Yana Yanka wants to have more discussions about the time of the occupation of her homeland. However, even with this name, many people have problems, even today. But if “I want to critically look at the past, it is necessary and its own role in the time to consider critically, and for many it seems impossible.” Others are deterred by a sense that discussions about Russia’s need to define their position, no matter what. “I don’t think it is right that we must always determine its position. But it reflects the spirit of our time: everything should happen quickly.”

To sort, to evaluate, to have a definite opinion — is the category of democracy. These questions, if you approach them a bit quieter, and looks to be otherwise. Then the question arose, could the biographical personal and cultural proximity, especially in East Germany, to prevent the possibility of losing any connection with Russia, especially given the harsh judgment on a political level. However, the hope is small even in yanque. Her personal touch was marred by the fact that she is critical of Kremlin policy. For example, where once there had been friendly contacts with people in Russia, with the beginning of the Ukrainian crisis, according to Janke, she immediately felt a “detachment, sometimes even hostility.” And here, says Janke, there is such a position, saying that if you’re not for us then you’re against us. “This view strongly reminds me of the time enterprises and it scares me”.
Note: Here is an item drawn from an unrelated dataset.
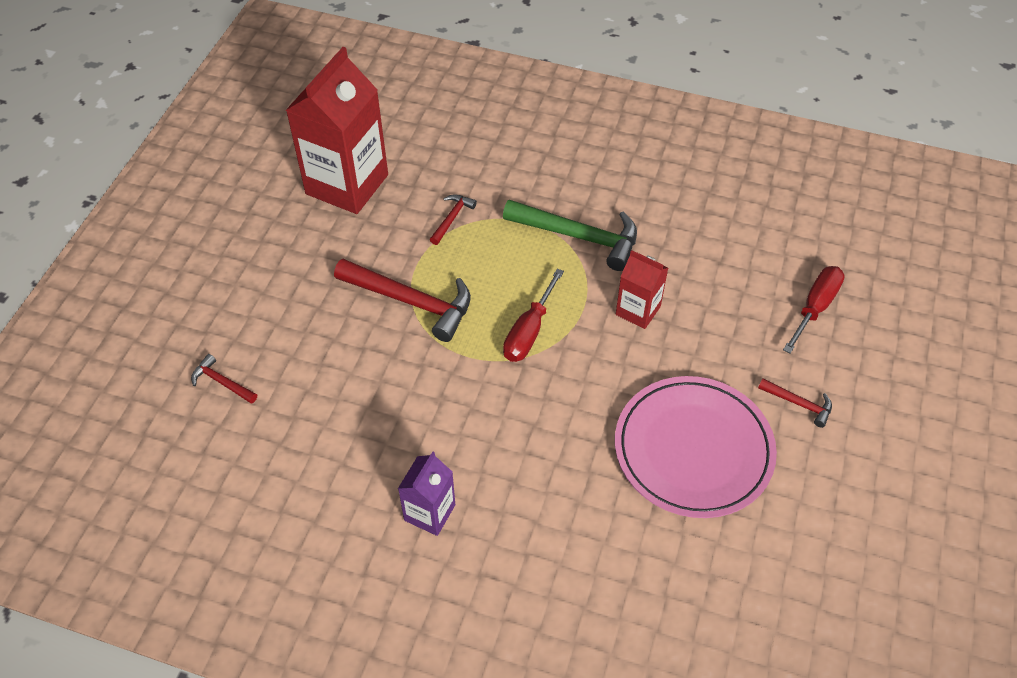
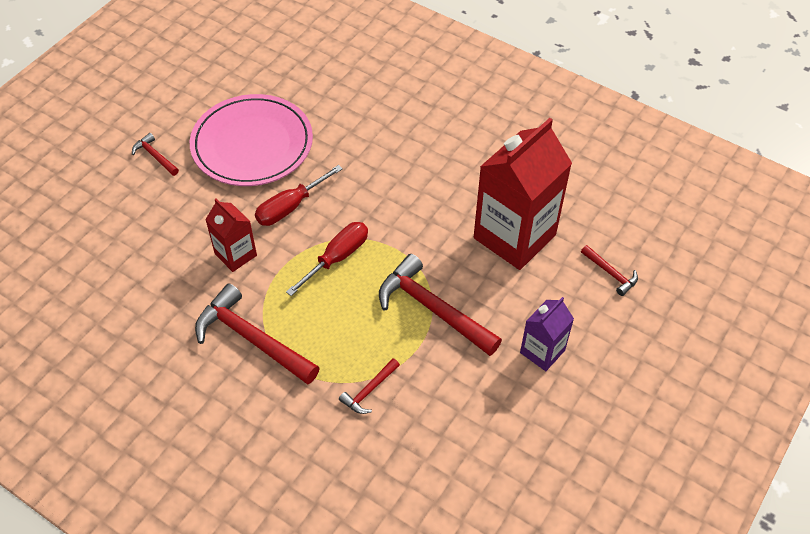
camera: 165 degrees left, 0 degrees up
(347, 184) = (471, 464): red carton -> red carton (514, 236)
(429, 512) = (458, 146): purple carton -> purple carton (542, 351)
(579, 237) = (252, 339): green hammer -> red hammer
(815, 307) = (86, 223): red screwdriver -> red screwdriver (290, 207)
Times are intertwined, and it was here, in Dresden, it is felt almost everywhere. With places in the Park where Yana Yanka can for himself his own past as a film to impose on the present, close to the house in which I lived for five years that KGB officer Vladimir Putin, who now ruled in Moscow. In Dresden, you can book a tour of the places associated with him. Also quickly you can reach the Soviet garrison cemetery, the road leads past the officers ‘ school, where the cadets systematically marching through the yard where they are loaded into buses and then driven. Next door to the place, where the ground soldiers lie in military graves of the red Army. And times intertwined even at the graveyard. The one who only briefly looked back, he might not see the second part of the cemetery where the military, who died during the occupation.

Matthias Platzeck asks himself, who, indeed, will voluntarily and actively engage Russia when Gernot Erler (Gernot Erler) after the elections in autumn will leave his post of Commissioner of the government of Germany on cooperation with Russia: “After this will be harder”. Yana Yanka told me about the surprise with which her peers are listening about her interest in Russia and about the legacy of the Soviet Union, especially in Dresden.

Therefore the question is, who at various levels in the future will be to discuss or at least to define the legacy of this time and how long and deep will this legacy be remembered. This should be considered during a walk at the garrison cemetery June day. Weather here is doing its job. This can be seen on everything — on the graves, on a huge stone bearer, the obelisk. You look at it’s past and slowly go to the exit. The last thing you will see there at the door, will Board, the inscription on which probably. should be taken symbolically. It says: “Door closes automatically”.